Son-in-law, I’m certain, had never really seen dirt until he first visited our place from the cities of England. However time and travel have accustomed him to life in Canada, and the fact that not everything is paved over.

So during the patio chat he mentioned that he would enjoy going camping.

Ever one to push the envelope, I offered up a backcountry fishing trip, complete with ‘never been in one before’ paddle around a lake in a tippy canoe.

The enthusiasm was at first muted, and since the women in the group refuse to ‘camp’ in anything less than a four-star hotel, it was with some mild convincing that we finally determined just the two of us would embark on the ‘great adventure’.

Thus last Friday morning, the truck loaded the night before and the canoe mounted on my rough-country hunting trailer, we set off for a high elevation lake northwest of Merritt.

Now the son-in-law is a technophile. Every free minute is spent doing something on a computer (despite working on one for eight or more hours every day). So the camping trip came with great forewarning – no internet, no WiFi, not even, gasp, cellular phone service.

I’m sure that amplified his trepidation, but into the truck we climbed and hit the freeway heading east and north. Before we reached the Vedder Canal, he was already on his iPhone checking baby pictures, the latest football (soccer to us!) scores from the U.K., even checking on Google Maps where we were going.

I pointed out that where we were going is likely not on an Internet map, and certainly not the route we were about to traverse  … even I could hardly remember how to get there since my last visit was some 20 years ago.

Fortunately, I thought, as we rolled down Highway 8 west of Merritt, cell service evaporated. The iPhone would be tucked away until Sunday afternoon when civilization once again appeared through the windshield of the truck.

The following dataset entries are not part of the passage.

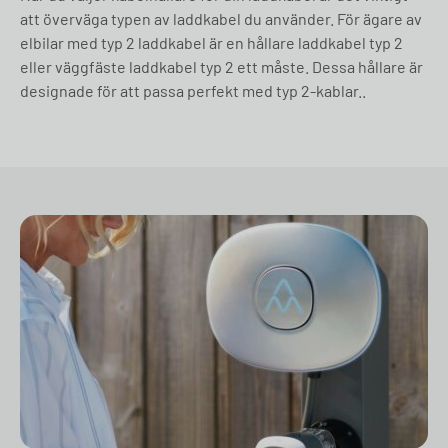
att överväga typen av laddkabel du använder. För ägare av
elbilar med typ 2 laddkabel är en hållare laddkabel typ 2
eller väggfäste laddkabel typ 2 ett måste. Dessa hållare är
designade för att passa perfekt med typ 2-kablar..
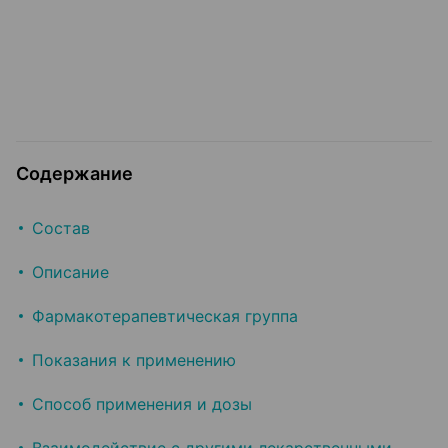
Содержание
Состав
Описание
Фармакотерапевтическая группа
Показания к применению
Способ применения и дозы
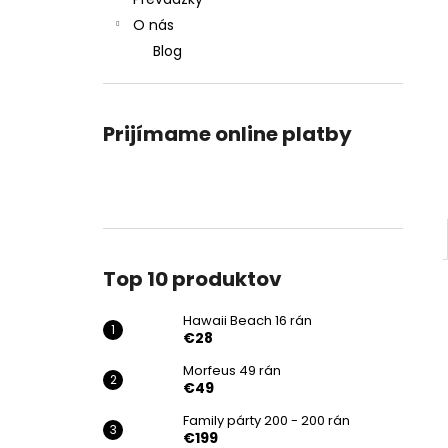
HAWAII BEACH 16 RÁN
O nás
€28
Blog
Prijímame online platby
Top 10 produktov
Hawaii Beach 16 rán
€28
Morfeus 49 rán
€49
Family párty 200 - 200 rán
€199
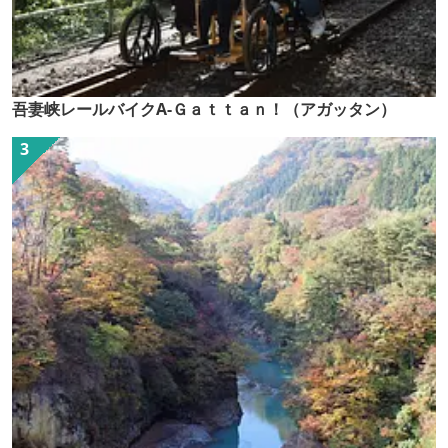
吾妻峡レールバイクA-Ｇａｔｔａｎ！（アガッタン）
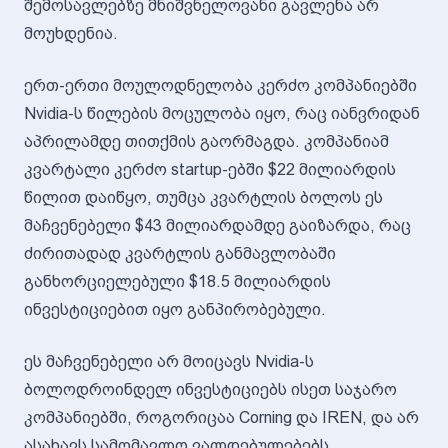
შემოსავლებზე მნიშვნელოვანი გავლენა არ
მოუხდენია.
ერთ-ერთი მოულოდნელობა კერძო კომპანიებში
Nvidia-ს წილების მოცულობა იყო, რაც იანვრიდან
აპრილამდე თითქმის გაორმაგდა. კომპანიამ
კვარტალი კერძო startup-ებში $22 მილიარდის
წილით დაიწყო, თუმცა კვარტლის ბოლოს ეს
მაჩვენებელი $43 მილიარდამდე გაიზარდა, რაც
ძირითადად კვარტლის განმავლობაში
განხორციელებული $18.5 მილიარდის
ინვესტიციებით იყო განპირობებული.
ეს მაჩვენებელი არ მოიცავს Nvidia-ს
ბოლოდროინდელ ინვესტიციებს ისეთ საჯარო
კომპანიებში, როგორიცაა Corning და IREN, და არ
ასახავს სამომავლო ვალდებულებებს.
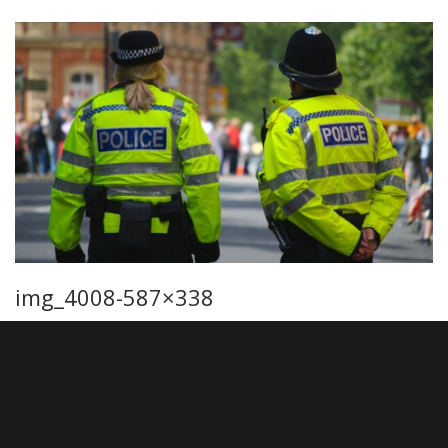
img_4008-587×338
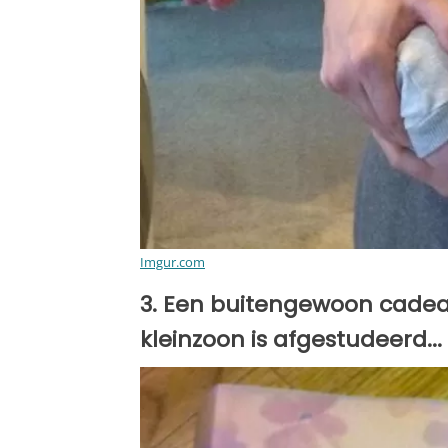
Imgur.com
3. Een buitengewoon cadeau
kleinzoon is afgestudeerd...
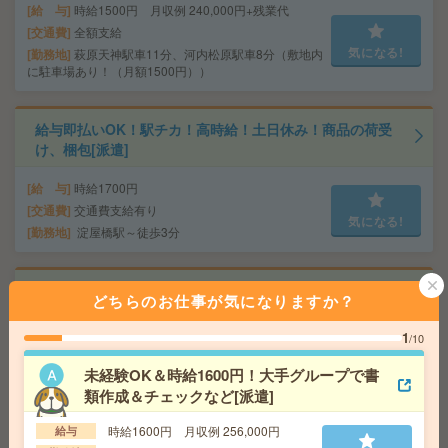
給 与
時給1500円 月収例 240,000円+残業代
交通費
全額支給
気になる!
勤務地
萩原天神駅車11分、河内松原駅車8分（敷地内
に駐車場あり！（月額1500円））
給与即払いOK！駅チカ！高時給！土日休み！商品の荷受
け、梱包[派遣]
給 与
時給1700円
交通費
交通費支給有り
気になる!
勤務地
淀屋橋駅～徒歩3分
週2-4日在宅＊時給1700円【電話なし】未経験OK！【コ
どちらのお仕事が気になりますか？
ツコツ】書類チェック[派遣]
1
/10
給 与
時給1700円 月収例 26万円 時給1700円×実
働7h45m×週5日×4週 ※月収例を保証するものではあり
未経験OK＆時給1600円！大手グループで書
ません。
類作成＆チェックなど[派遣]
交通費
1ヶ月3万円を上限として実費支給
気になる!
勤務地
大阪環状線 大阪 徒歩2分 京都本線 大阪
時給1600円 月収例 256,000円
給与
梅田(阪急線) 徒歩2分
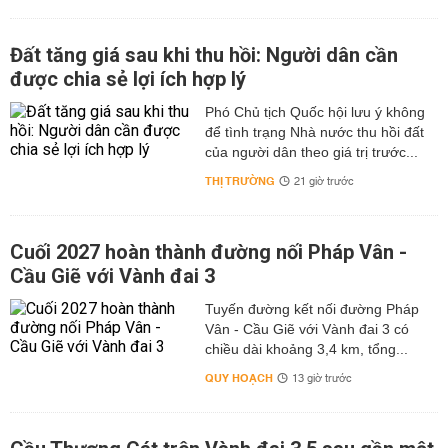
Đất tăng giá sau khi thu hồi: Người dân cần
được chia sẻ lợi ích hợp lý
Phó Chủ tịch Quốc hội lưu ý không
để tình trạng Nhà nước thu hồi đất
của người dân theo giá trị trước...
THỊ TRƯỜNG
21 giờ trước
Cuối 2027 hoàn thành đường nối Pháp Vân -
Cầu Giẽ với Vành đai 3
Tuyến đường kết nối đường Pháp
Vân - Cầu Giẽ với Vành đai 3 có
chiều dài khoảng 3,4 km, tổng...
QUY HOẠCH
13 giờ trước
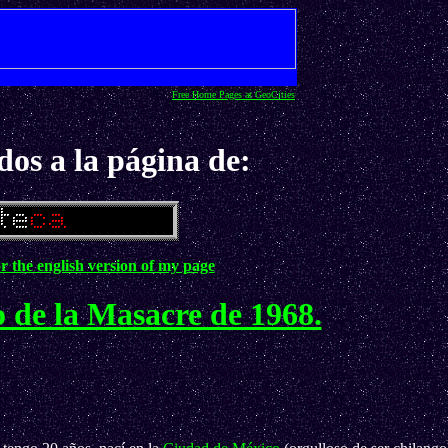
Free Home Pages at GeoCities
dos a la página de:
or the english version of my page
o de la Masacre de 1968.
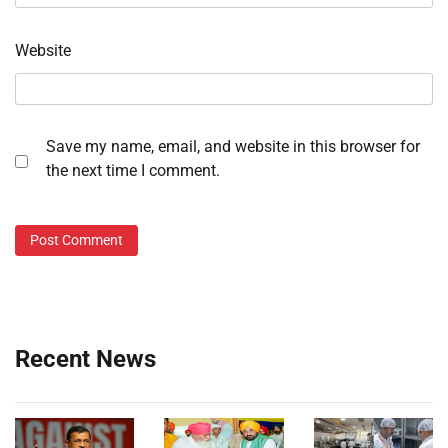
Website
Save my name, email, and website in this browser for
the next time I comment.
Recent News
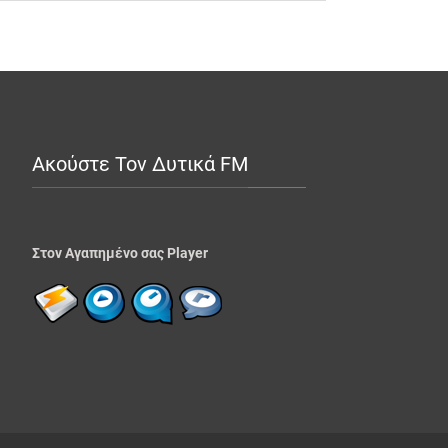
Ακούστε Τον Δυτικά FM
Στον Αγαπημένο σας Player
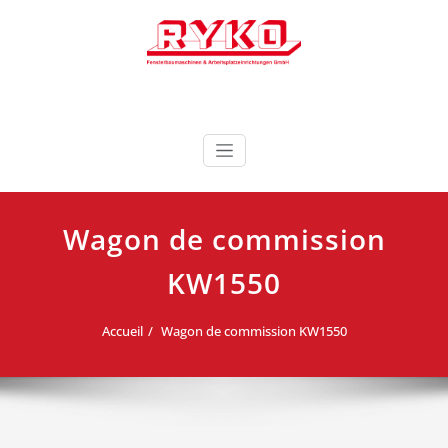
Skip
to
content
Fensterbaumaschinen & Arbeitsplatzeinrichtungen
RYKO France RYKO
GmbH
Deutschland
Wagon de commission
KW1550
Accueil
Wagon de commission KW1550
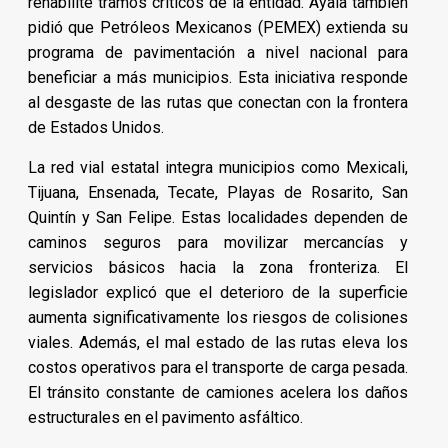
rehabilite tramos críticos de la entidad. Ayala también
pidió que Petróleos Mexicanos (PEMEX) extienda su
programa de pavimentación a nivel nacional para
beneficiar a más municipios. Esta iniciativa responde
al desgaste de las rutas que conectan con la frontera
de Estados Unidos.
La red vial estatal integra municipios como Mexicali,
Tijuana, Ensenada, Tecate, Playas de Rosarito, San
Quintín y San Felipe. Estas localidades dependen de
caminos seguros para movilizar mercancías y
servicios básicos hacia la zona fronteriza. El
legislador explicó que el deterioro de la superficie
aumenta significativamente los riesgos de colisiones
viales. Además, el mal estado de las rutas eleva los
costos operativos para el transporte de carga pesada.
El tránsito constante de camiones acelera los daños
estructurales en el pavimento asfáltico.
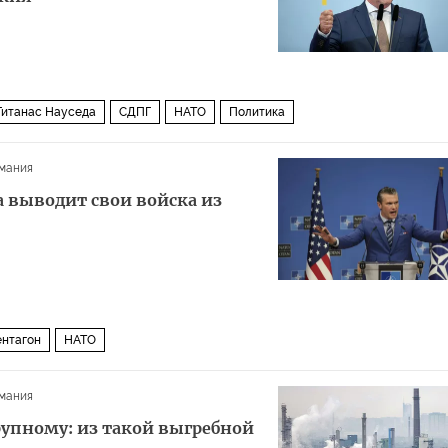
Гитанас Науседа
СДПГ
НАТО
Политика
мания
 выводит свои войска из
нтагон
НАТО
мания
упному: из такой выгребной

However, ever the optimist in technical wonder, he sent off a text message, and hit ‘send’ just before we pulled off the pavement. I thought that would be it.

After an hour and half of dirt trail, the last seven kilometers taking up 60 minutes of that, we arrived at the lake, grateful for the rock-strewn track providing solitude and the lake all to ourselves.

A while later, after setting up camp, lighting a campfire beside which I was ensconced with a cool one (even at 1,500 meters it was a very hot day, the fire for ambience only) the son-in-law enthusiastically exclaimed “I got a reply.”

After a surprised, “You’ve got to be kidding!?!?!” from me, we discovered that for some very odd reason, in the middle of virtually nowhere, a cellular phone signal would fade in and out.

There went my plans for a techno-free weekend. The thoughts of just us, canoe, tent and axe, experiencing the Canadian vision of ourselves as rugged timeless outdoorsmen suddenly shattered and intruded upon by computers, cell phones and modernity.

Shocked as I was by this intrusion on my ‘get-away-from-it-all’ location, even I couldn’t resist the challenge to light up my Blackberry.

Sure enough there was a signal strong enough for me to not only text, but actually make a phone call.

And with that, a little tear nearly appeared at the loss of one of the priceless values of our fabulous wilderness.

No matter where we go today, the tentacles of technology can’t be avoided without a conscious effort to ignore them.